In recent years, Pinduoduo has faced repeated allegations of serious counterfeit goods issues on its platform, attracting significant attention to its background and regulatory relations.

On January 14, 2024, Chinese economist Ren Zeping posted a series of questions on Weibo criticizing Pinduoduo for rampant counterfeits. He questioned Pinduoduo’s complicity in allowing thieves to flourish, calling for attention to the prevalence of counterfeit goods.

The questions he raised included concerns about the exceptionally low prices of goods, the proliferation of brands on Pinduoduo, the platform’s stance on intellectual property protection, engaging in cutthroat competition, and resorting to selling counterfeit goods, all of which raise ethical and legal issues.

Pinduoduo has yet to publicly respond to these allegations.

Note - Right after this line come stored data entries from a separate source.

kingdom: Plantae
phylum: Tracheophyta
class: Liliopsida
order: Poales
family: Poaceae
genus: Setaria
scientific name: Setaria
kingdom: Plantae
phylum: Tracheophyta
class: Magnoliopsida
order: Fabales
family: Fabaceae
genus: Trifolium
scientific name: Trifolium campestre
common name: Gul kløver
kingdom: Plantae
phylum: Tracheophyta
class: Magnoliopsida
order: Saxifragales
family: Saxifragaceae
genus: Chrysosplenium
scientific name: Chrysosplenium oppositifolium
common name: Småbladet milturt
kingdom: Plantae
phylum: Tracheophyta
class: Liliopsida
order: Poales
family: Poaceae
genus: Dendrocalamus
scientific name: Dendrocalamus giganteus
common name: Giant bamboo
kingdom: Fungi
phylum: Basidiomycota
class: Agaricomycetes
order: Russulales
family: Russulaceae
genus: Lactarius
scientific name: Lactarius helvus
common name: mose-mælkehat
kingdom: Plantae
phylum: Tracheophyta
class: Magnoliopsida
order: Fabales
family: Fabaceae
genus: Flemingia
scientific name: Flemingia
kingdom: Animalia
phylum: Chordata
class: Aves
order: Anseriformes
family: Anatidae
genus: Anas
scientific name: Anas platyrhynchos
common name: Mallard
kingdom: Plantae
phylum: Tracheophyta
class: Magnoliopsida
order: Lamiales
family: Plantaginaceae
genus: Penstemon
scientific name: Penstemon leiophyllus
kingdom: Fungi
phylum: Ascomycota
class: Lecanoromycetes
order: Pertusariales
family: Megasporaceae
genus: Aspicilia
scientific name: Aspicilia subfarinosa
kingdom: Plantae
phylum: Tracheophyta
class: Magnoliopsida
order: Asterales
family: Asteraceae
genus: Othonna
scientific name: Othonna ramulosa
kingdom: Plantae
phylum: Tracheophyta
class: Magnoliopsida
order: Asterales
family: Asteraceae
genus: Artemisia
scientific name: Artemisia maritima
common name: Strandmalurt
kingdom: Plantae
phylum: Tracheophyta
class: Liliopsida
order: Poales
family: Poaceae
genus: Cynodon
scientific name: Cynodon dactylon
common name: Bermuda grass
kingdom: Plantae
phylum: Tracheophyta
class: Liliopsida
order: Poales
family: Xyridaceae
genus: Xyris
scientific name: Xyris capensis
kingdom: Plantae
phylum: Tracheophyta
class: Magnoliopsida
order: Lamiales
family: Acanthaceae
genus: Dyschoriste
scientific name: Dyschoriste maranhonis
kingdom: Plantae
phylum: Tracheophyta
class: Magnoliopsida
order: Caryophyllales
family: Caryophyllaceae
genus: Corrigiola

Online discussions among netizens have reflected a mix of opinions, with some expressing the view that Pinduoduo should have been regulated earlier due to the widespread sale of counterfeit goods, while others highlighted the affordability aspect for consumers.

Apart from its domestic e-commerce platform Pinduoduo, Pinduoduo Holdings also operates the cross-border e-commerce platform Temu targeting overseas markets. Collaborating with fast fashion e-commerce Shein, Pinduoduo and Shein have accelerated the distribution of low-cost goods to European and American markets, drawing scrutiny from regulatory bodies in multiple countries.

The European Union’s competition regulation agency had previously raided Pinduoduo’s European operating headquarters in Dublin without prior notification, suspecting that Temu might have received official subsidies from the Chinese government, thereby posing unfair competition in the market.